#### [DATA SECTION]
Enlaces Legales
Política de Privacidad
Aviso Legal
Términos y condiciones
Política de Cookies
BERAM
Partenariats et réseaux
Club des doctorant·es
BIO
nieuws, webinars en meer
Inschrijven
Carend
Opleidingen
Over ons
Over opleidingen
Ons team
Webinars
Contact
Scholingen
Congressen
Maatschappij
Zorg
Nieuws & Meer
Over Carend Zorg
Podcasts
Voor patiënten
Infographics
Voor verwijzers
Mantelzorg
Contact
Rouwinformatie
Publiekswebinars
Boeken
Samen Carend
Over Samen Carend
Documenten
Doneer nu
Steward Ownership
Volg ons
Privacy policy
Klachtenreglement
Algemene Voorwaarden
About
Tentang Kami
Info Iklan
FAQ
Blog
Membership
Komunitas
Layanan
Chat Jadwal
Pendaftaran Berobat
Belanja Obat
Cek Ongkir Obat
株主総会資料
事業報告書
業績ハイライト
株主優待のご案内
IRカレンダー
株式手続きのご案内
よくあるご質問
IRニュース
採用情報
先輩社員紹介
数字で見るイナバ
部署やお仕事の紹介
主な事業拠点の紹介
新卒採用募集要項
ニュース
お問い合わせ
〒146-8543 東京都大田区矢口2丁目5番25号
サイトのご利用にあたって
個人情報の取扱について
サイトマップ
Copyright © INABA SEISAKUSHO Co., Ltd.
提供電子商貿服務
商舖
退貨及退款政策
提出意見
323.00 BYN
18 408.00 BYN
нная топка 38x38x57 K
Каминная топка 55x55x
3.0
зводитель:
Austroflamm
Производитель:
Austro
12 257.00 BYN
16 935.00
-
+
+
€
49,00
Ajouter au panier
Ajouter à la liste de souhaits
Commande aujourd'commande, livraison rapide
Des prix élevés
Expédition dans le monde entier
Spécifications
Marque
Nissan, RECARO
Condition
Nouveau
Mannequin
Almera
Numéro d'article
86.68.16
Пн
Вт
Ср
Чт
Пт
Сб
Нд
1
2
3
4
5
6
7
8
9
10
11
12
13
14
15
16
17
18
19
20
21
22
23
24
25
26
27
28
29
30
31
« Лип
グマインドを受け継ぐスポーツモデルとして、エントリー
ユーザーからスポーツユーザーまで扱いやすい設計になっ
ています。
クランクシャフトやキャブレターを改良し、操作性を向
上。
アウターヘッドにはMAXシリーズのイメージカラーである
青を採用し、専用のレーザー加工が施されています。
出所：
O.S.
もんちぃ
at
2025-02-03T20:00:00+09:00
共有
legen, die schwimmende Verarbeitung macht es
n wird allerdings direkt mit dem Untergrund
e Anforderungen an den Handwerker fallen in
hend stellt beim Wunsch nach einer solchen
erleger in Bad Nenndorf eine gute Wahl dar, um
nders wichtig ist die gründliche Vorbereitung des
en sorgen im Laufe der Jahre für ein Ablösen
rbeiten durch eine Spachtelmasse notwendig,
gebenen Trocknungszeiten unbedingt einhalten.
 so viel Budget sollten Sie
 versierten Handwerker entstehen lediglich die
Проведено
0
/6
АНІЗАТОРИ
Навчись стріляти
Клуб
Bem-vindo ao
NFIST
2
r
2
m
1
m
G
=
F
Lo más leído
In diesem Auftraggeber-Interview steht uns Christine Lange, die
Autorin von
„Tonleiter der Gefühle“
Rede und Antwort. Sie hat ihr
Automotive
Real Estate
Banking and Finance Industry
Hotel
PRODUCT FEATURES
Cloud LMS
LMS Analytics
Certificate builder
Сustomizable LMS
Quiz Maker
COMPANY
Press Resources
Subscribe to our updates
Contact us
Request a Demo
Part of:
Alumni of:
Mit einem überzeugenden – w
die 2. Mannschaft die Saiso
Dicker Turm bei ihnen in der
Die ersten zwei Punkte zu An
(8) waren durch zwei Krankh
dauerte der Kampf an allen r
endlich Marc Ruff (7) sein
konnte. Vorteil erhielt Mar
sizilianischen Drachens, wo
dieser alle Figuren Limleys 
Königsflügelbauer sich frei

#### [PROMPT]
Lines with the word "zwei": report how many there are in the entries, as a bare number.

#### [ANSWER TO THIS TASK]
2